Warriors were highly valued
Many free men owned and carried weapons. But far from all were, or identified themselves as, warriors. Society was violent and the ideal of a warrior was highly valued. This is clear from the mythological tales of Odin and Freya in their roles as divine military leaders, in the Old Norse family and heroic sagas, in the Skaldic poetry and from the names of people and places.
Farmsteads and villages with names such as Rinkeby, Karleby and Hersby are named after people defined as ”warriors”. Both men and women had names linked to war and battle; Gunnar and Ragnhild are two examples, which are also found on runestones.
The weaponry of the warriors included both offensive weapons and defensive equipment. Offensive weapons include swords, choppers, axes, spears and bows, while the defensive equipment includes round shields and sometimes protective chain mail.
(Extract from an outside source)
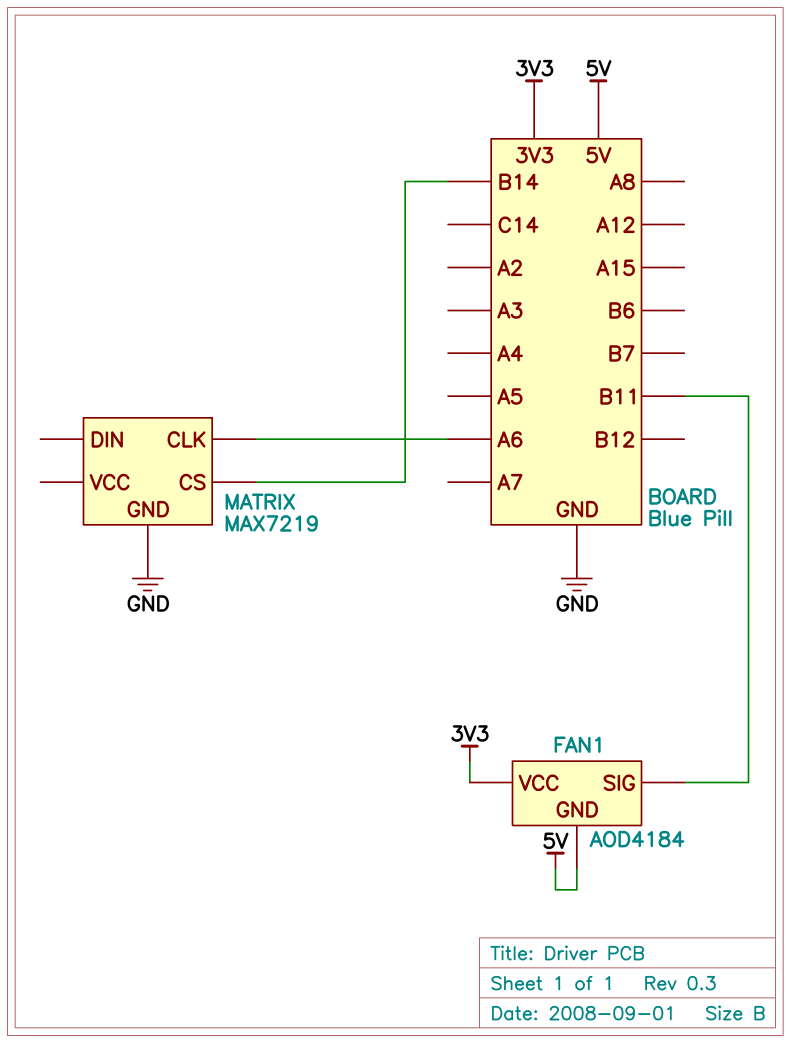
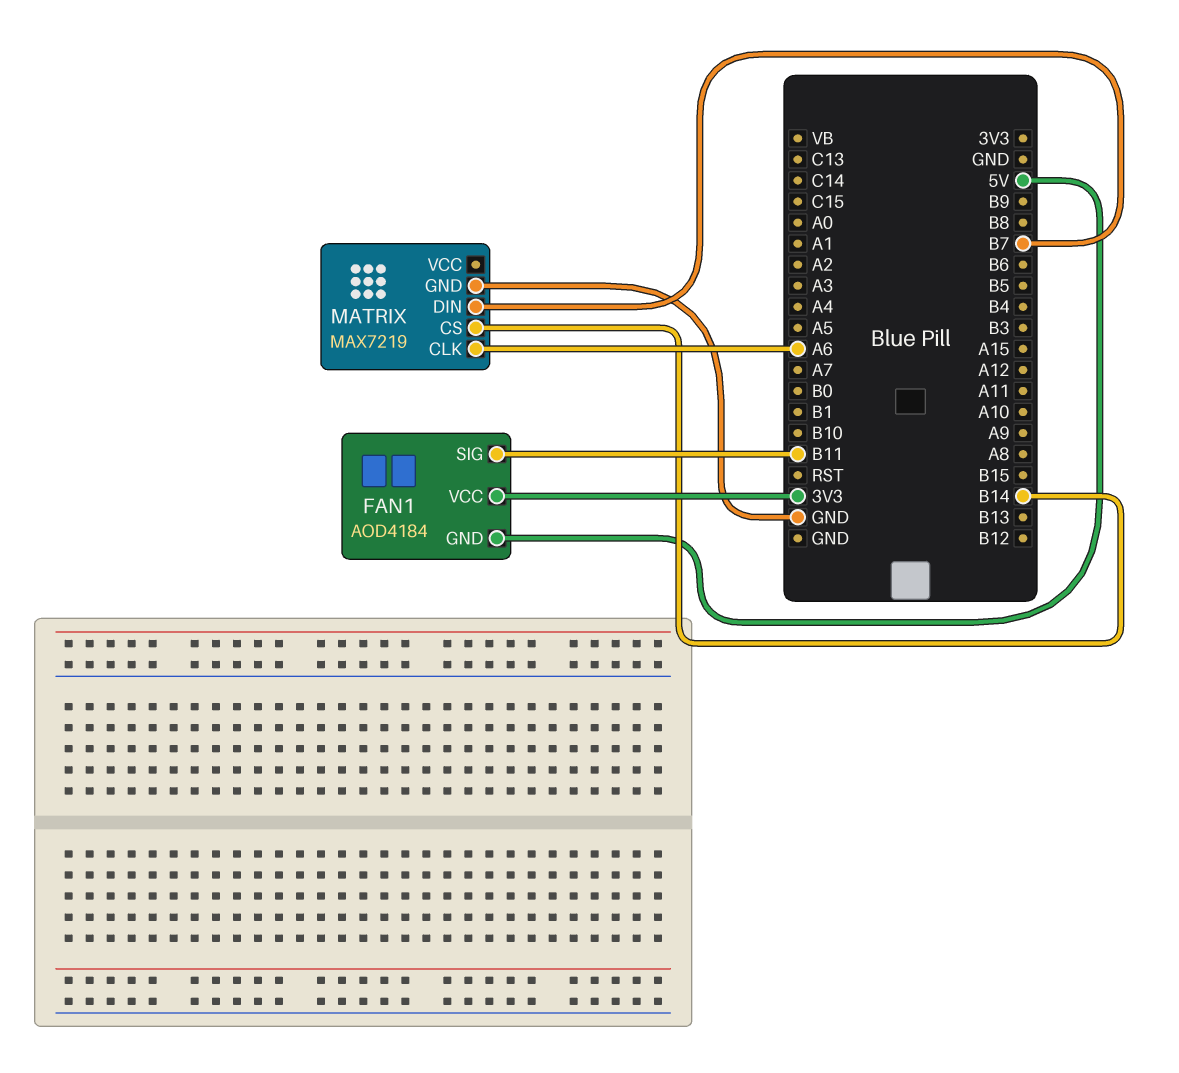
MATRIX pin DIN: none -> B7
They may have had helmets, but these are very rarely found in the graves of warriors. A few fragments which might have been part of helmets have been found in Scandinavia.
In addition to the weaponry in the graves of warriors, there would often be one or two horses, equipped with harness, saddle and stirrups.
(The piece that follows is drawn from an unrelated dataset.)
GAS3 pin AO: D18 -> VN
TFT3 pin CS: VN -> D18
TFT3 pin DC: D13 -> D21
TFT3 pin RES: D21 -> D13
Individual warrior graves of this kind have been found in the countryside. But in the trade and communication hubs such finds are much more common. This is probably due to the fact that warriors could both attack and protect such places.
A warrior might also be part of the personal retinue of a king or powerful leader. Warriors were expected to be loyal to their lords but might also be hired mercenaries. Many signed up as armed guards on trading expeditions.